運動によって血糖値が下がる仕組みには、骨格筋の細胞内にある
GLUT4(グルットフォー)
というグルコース(ブドウ糖)を体内に運ぶ働きをするたんぱく(グルコース輸送体)
が大きく関わっています。
GLUT4がはたらく時は、
①インスリンが関わることではたらく時(インスリン依存性の回路)
②インスリン関係なくはたらく時(インスリン非依存性の回路)
の2種類があります。
①GLUT4がインスリンが関わることではたらく時(インスリン依存性の回路)
食事から得られたブドウ糖が血液中に放出されて血糖が上がると、
膵臓からインスリンが分泌されます。
インスリンは、ブドウ糖を骨格筋や脂肪細胞に送り込むための仲介役として、
骨格筋や脂肪細胞の表面に行き、ノックをして細胞にブドウ糖があることを伝えます。
(このことをインスリン伝達といいます。
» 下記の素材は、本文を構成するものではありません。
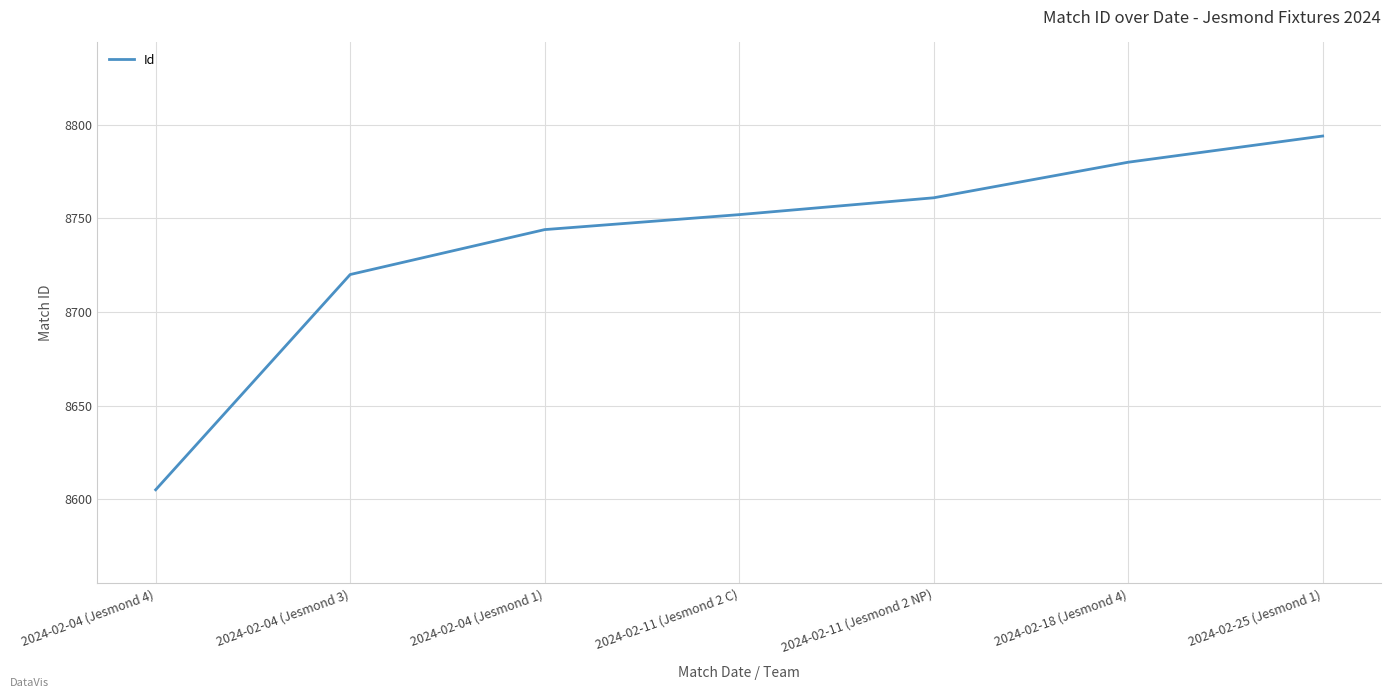

List the labels in order of value, smallest first.

2024-02-04 (Jesmond 4), 2024-02-04 (Jesmond 3), 2024-02-04 (Jesmond 1), 2024-02-11 (Jesmond 2 C), 2024-02-11 (Jesmond 2 NP), 2024-02-18 (Jesmond 4), 2024-02-25 (Jesmond 1)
)
骨格筋内や脂肪細胞内に潜んでいるGLUT4がインスリンのノックに応えて
ブドウ糖を細胞内に取り込むことで、血糖値が下がります。
取り込まれたブドウ糖は、骨格筋ではグリコーゲンとして貯蔵され、
脂肪組織では中性脂肪として蓄積されます。
②インスリン関係なくはたらく時(インスリン非依存性の回路)
運動で筋収縮が起こると、インスリンの刺激を受けなくてもGLUT4が活性化し、
骨格筋細胞内へのブドウ糖取り込みを促進させます。
筋肉がブドウ糖を取り込むことで血糖値を下げます。
この働きはインスリンは関係していないので、
インスリン分泌が低下している患者さんやインスリン抵抗性が亢進した患者さんでも効果が期待できます。